As well as being exciting, freeing and full of challenges, rehearsals can also be a stressful, frustrating and confusing process for any actor.

As well as getting to grips with a role, there are a lot of new people to take in, many of whom you will be working very intimately with over the coming weeks. And then there’s the producers, technical team, wardrobe and, of course, your director. It takes a while to really get to know and trust these people, and often the first impressions you will get of your colleagues will be completely inaccurate, as everyone tries to establish themselves within the group dynamic. Defenses will be up and cards will be kept clutched close to chests for a time. No one wants to look silly in front of each other, or the director. You are all working professionals here to do a job,  and it can often blind you at an early stage into being scared to ask questions or take any risks.

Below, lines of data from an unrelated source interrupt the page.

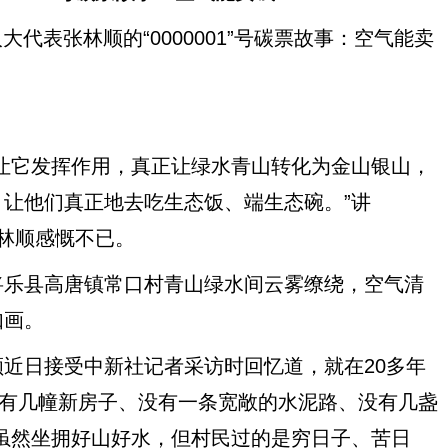
代表张林顺的“0000001”号碳票故事：空气能卖
它发挥作用，真正让绿水青山转化为金山银山，
让他们真正地去吃生态饭、端生态碗。”讲
张林顺感慨不已。
乐县高唐镇常口村青山绿水间云雾缭绕，空气清
如画。
日接受中新社记者采访时回忆道，就在20多年
没有几幢新房子、没有一条宽敞的水泥路、没有几盏
虽然坐拥好山好水，但村民过的是穷日子、苦日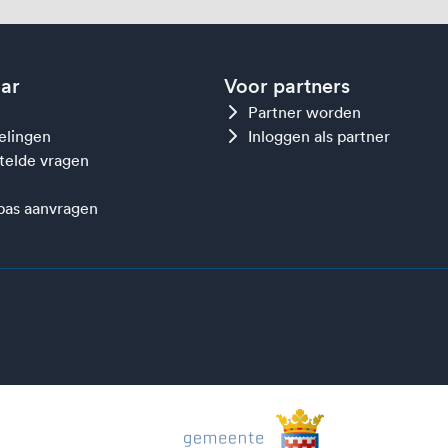
aar
Voor partners
Partner worden
gelingen
Inloggen als partner
telde vragen
as aanvragen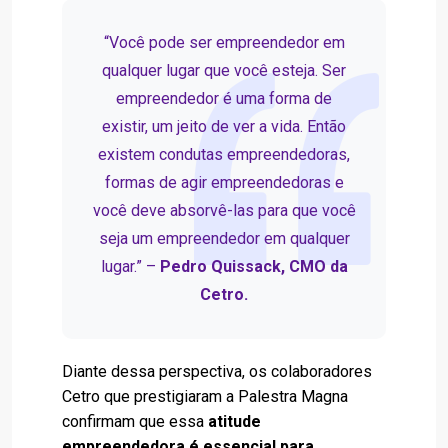
“Você pode ser empreendedor em
qualquer lugar que você esteja. Ser
empreendedor é uma forma de
existir, um jeito de ver a vida. Então
existem condutas empreendedoras,
formas de agir empreendedoras e
você deve absorvê-las para que você
seja um empreendedor em qualquer
lugar.” –
Pedro Quissack, CMO da
Cetro.
Diante dessa perspectiva, os colaboradores
Cetro que prestigiaram a Palestra Magna
confirmam que essa
atitude
empreendedora é essencial para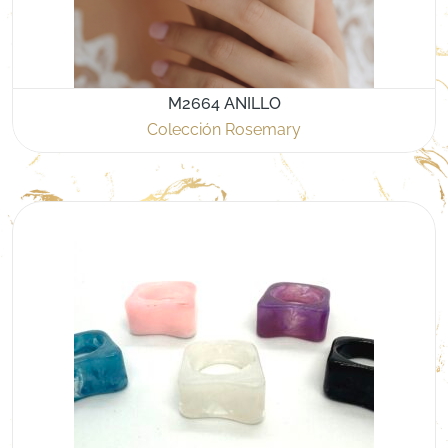
M2664 ANILLO
Colección Rosemary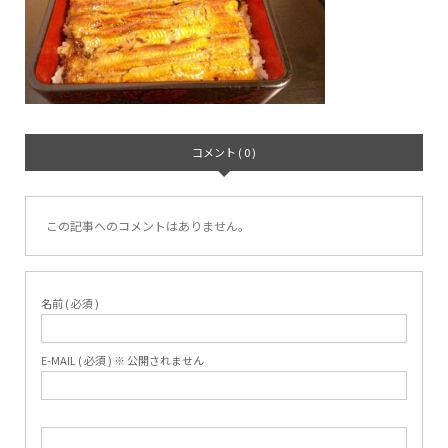
コメント ( 0 )
この記事へのコメントはありません。
名前 ( 必須 )
E-MAIL ( 必須 ) ※ 公開されません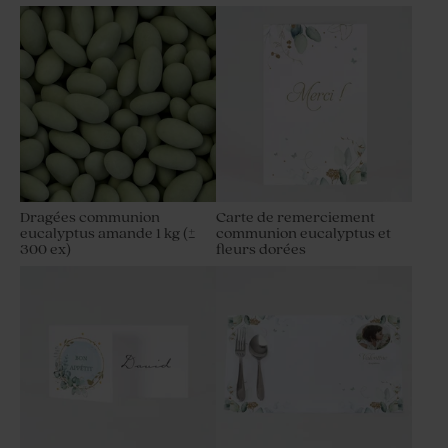
Dragées communion
Carte de remerciement
eucalyptus amande 1 kg (±
communion eucalyptus et
300 ex)
fleurs dorées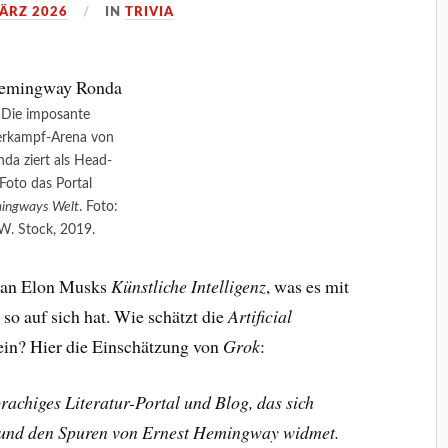
MÄRZ 2026
IN
TRIVIA
Die imposante
erkampf-Arena von
da ziert als Head-
Foto das Portal
ingways Welt
. Foto:
W. Stock, 2019.
ntan Elon Musks
Künstliche Intelligenz
, was es mit
so auf sich hat. Wie schätzt die
Artificial
ein? Hier die Einschätzung von
Grok
:
achiges Literatur-Portal und Blog, das sich
 und den Spuren von Ernest Hemingway widmet.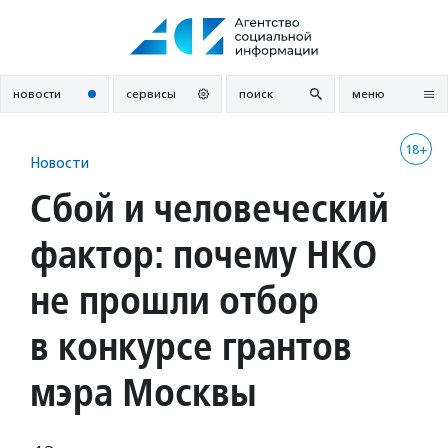
Перейти
к
содержанию
новости
сервисы
поиск
меню
18+
Новости
Сбой и человеческий
фактор: почему НКО
не прошли отбор
в конкурсе грантов
мэра Москвы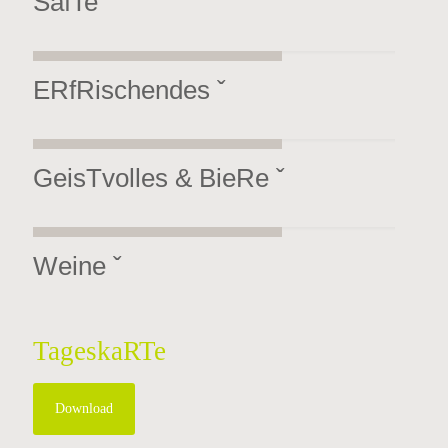
SäfTe ˇ
ERfRischendes ˇ
GeisTvolles & BieRe ˇ
Weine ˇ
TageskaRTe
Download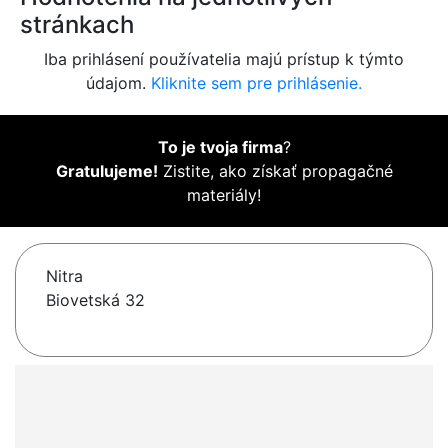
stránkach
Iba prihlásení používatelia majú prístup k týmto
údajom.
Kliknite sem pre prihlásenie.
To je tvoja firma
?
Gratulujeme!
Zistite, ako získať propagačné
materiály!
Nitra
Biovetská 32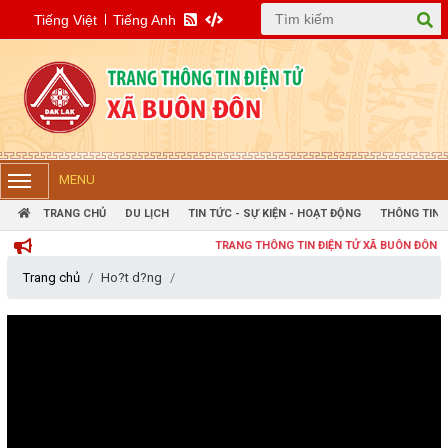
Tiếng Việt
Tiếng Anh
MENU
TRANG CHỦ
DU LỊCH
TIN TỨC - SỰ KIỆN - HOẠT ĐỘNG
THÔNG TIN 
TRANG THÔNG TIN ĐIỆN TỬ XÃ BUÔN ĐÔN
Trang chủ
Ho?t d?ng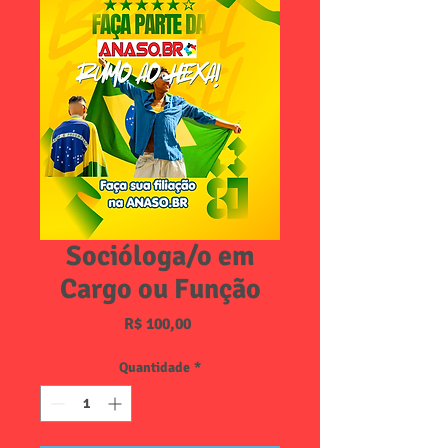
Socióloga/o em
Cargo ou Função
Preço
R$ 100,00
Quantidade
*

I’m sure anyone would agree, one of the best things about acting is getting to work so closely with other people, and learning a lot about yourself in the process. The friendships you form whilst playing against people on stage or in front of the camera are deep and long-lasting. Even if you do fall out of regular communication, or work takes you far away from each other, you always have that one shared experience which never leaves you.

A director once told me as a production was coming to a close and we were both feeling a little blue, that he thought working as an actor was a bit like entering into a string of failed marriages. You work so intensely with a group of people for a finite time, that it comes as a shock when the project comes to a close and you are suddenly brutally divorced from them. Of course, you pick up the pieces and, if you’re lucky, move on to your next courtship, but you always share that special connection with old colleagues many years later.

On day one though, none of these bonds have been formed and, crucially, you also have a director to develop a working relationship with. Understanding and interpreting the intentions of your director is a vital asset to any actor, and of course it should be said, accommodating the needs of your cast is an equally big part of directing. In the beginning stages of any ensemble, these dialogues can be stilted and fraught with trepidation. We often find ourselves not quite understanding a note, yet trying to act on it all the same, scared to ask for clarification for fear of embarrassment, or feeling insecure about putting our own personal interpretation across.

Now, every director is different, but I think it’s fair to say most directors don’t want to work from a completely blank canvas. A director who can see what you are trying to do and can then help tailor your performance to suit the needs of a piece is surely a happier director than one who was to do all the work for you?

And that is why I say be fearless, be bold, be interesting! Don’t fix your ideas but have lots of them, and get in there on the first day and put a few out there. It may feel like everyone is watching and judging you, and you may feel that they are all resenting this show-off in the room, but the truth is they are envious of your beautiful and unbridled courage.

They will all get there eventually, the group will settle, and the discoveries and inventions will begin to flow thick and fast – it really is the most exciting, electric time. But, you need an atmosphere conducive to this  so the actors are able to risk things that may fail, while the group provides a safety net of trust and mutual respect.

It’s also easy to forget that this is the director’s first day as well, and they have the focus of a whole cast on them which, no matter how experienced they are, must always be an initially daunting prospect. If you give them something to play off, it eases their assimilation into the group as well. Whether it’s something to love or inspire, or something to hate and spark debate, there are never any wrong suggestions at this stage, they are all just different avenues to explore on the road to creating a piece of theatre.

Martin Luther King Junior once said “We must build dikes of courage to hold back the flood of fear”. It’s an incredibly pretentious way to finish this blog, but I think prescient enough to let me get away with it. So go forth and be BOLD.